For your Tableau and R scripts, note the same in a Data Dictionary file that you can access 
easily in cloud storage. Suggestion: Evernote (free version, storage limits); Notepad in iOS; 
Note in Gmail; Google Doc; Notes in iOS; Stickies in iOS; etc.

Data Diary Examples
The following material was posted on NICAR-L, a listserv for data journalists. There are some great examples of how the pros use data diaries / data dictionaries in their workflow.

1) Geoff
This is a great question, and I’m finding as I think through my response that it’s helpful to remind myself of good practices.

I use Jupyter notebooks for when I’m doing analysis or exploration in Python or SQL and R Markdown for when I’m doing it in R. However, I would stress that any data diary you keep and keep in a detailed way that is useful to you and others later, regardless of format, is better than the one you don’t.

https://github.com/newsapps/public-notebooks/blob/master/Shooting%20victims%20by%20block.ipynb is an example of a representative but not great notebook for a small data task.

A few things that I try (but don’t always succeed) to do:

– Link to the source data, summary reports and codebooks near the top of my notebook. This is both a convenience to me, because I refer to these often, and especially to others who may not have seen those things before.
– Put a high level summary of why I’m interested in the data and what I’m trying to find at the top of the notebook. This keeps me focused as I’m doing my exploration and also is helpful for others who might be skimming.
– Keep a parking lot of questions (or potential concerns about validity or cleanliness of data) near the top of the notebook.

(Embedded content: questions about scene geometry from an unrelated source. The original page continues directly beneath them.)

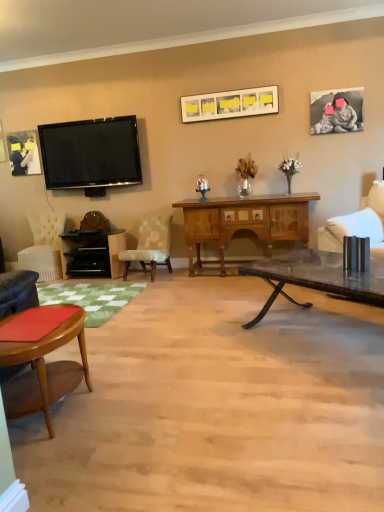
This screenshot has width=384, height=512. What are the coordinates of `free space to the left of transparent glass coffee table at center` in the screenshot? It's located at (219, 355).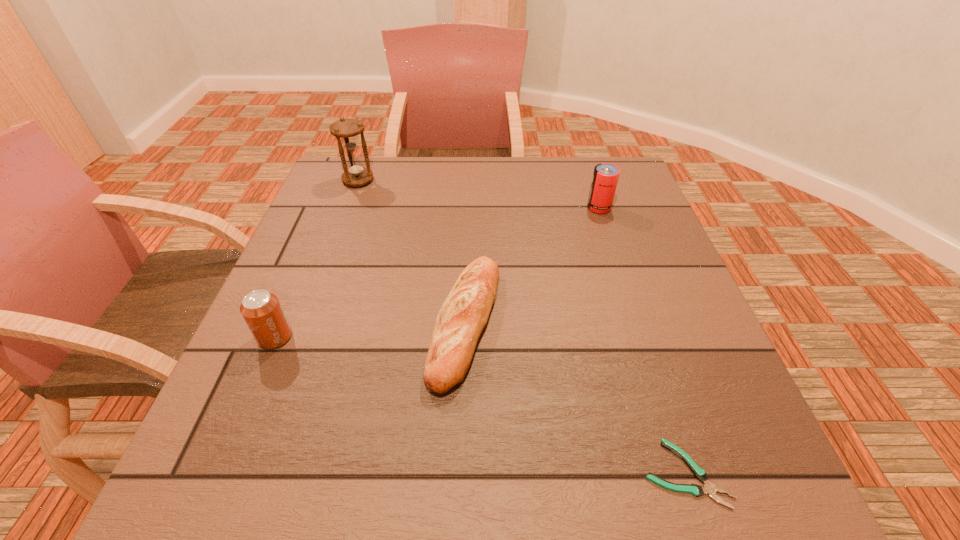
Identify the location of object that is the fourth closest one to the second shortest object. This screenshot has width=960, height=540. (346, 131).

Identify which object is the closest to the right can. Please provide its 2D coordinates. Your answer should be formatted as a tuple, i.e. [(x, y)], where the tuple contains the x and y coordinates of a point satisfying the conditions above.

[(464, 314)]

Identify the location of vacant space that satisfies the following two spatial constraints: 1. on the front side of the right can; 2. on the right side of the tallest object. Image resolution: width=960 pixels, height=540 pixels. (348, 208).

At what (x,y) coordinates should I click in order to perform the action: click on vacant region that satisfies the following two spatial constraints: 1. on the front side of the nearest object; 2. on the left side of the third object from right to left. Please return your answer as a coordinate pair (x, y). The image size is (960, 540). Looking at the image, I should click on (461, 473).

That way I can quickly capture things I think about as I’m exploring or analyzing the data, while still staying focused.
– Near the end of my day (or the first thing the next morning), do a quick pass over a notebook I worked on during the day. Do my notes still make sense? Are they as clear as they could be? If not, try to clean them up.  If I don’t have time at the moment, I at least leave a “TODO” note to flag the section as needing some love.
– Share the notebook with someone else as early as possible, even if you’re still in-progress. This is the most helpful way to know if I’m capturing your process with enough granularity. Or maybe I’m getting too granular. If so, is there a way to summarize  process and findings at the top of a section?
– If using code, don’t give a play-by-play of the code in text. Instead, describe what I’m trying to find out, why it’s important and why I’m taking a particular approach. Also note any assumptions my code is making.

Hopefully this is helpful.

Best,
Geoff
2) Christian McDonald
Oh, do I have feelings about this one…
I keep a data diary for myself that has everything from notes about public information requests, notes about where I got data, descriptions of what I did, sql queries and all kinds of things. I sometimes also make a data report that is really RESULTS of what I learned, as opposed to how I got there in the data diary. The data report is more for other reporters, editors and maybe sources, but the diary is for me, so less formal.
These days I’m trying to script more of my work using Jupyter Notebooks, which then tends to be a mix of the two. It has info about where the data came from and the code that made the result. Sometimes it is written for future me, sometimes for the public. Generally, I’ll still keep a personal data diary just for my future self, ‘cause I can’t remember what I did yesterday much less last week.
Data diaries I tend to write in markdown files on my machine so code doesn’t get wigged with curly-quote translations. Data reports are typically Google Docs or Jupyter Notebooks on Github.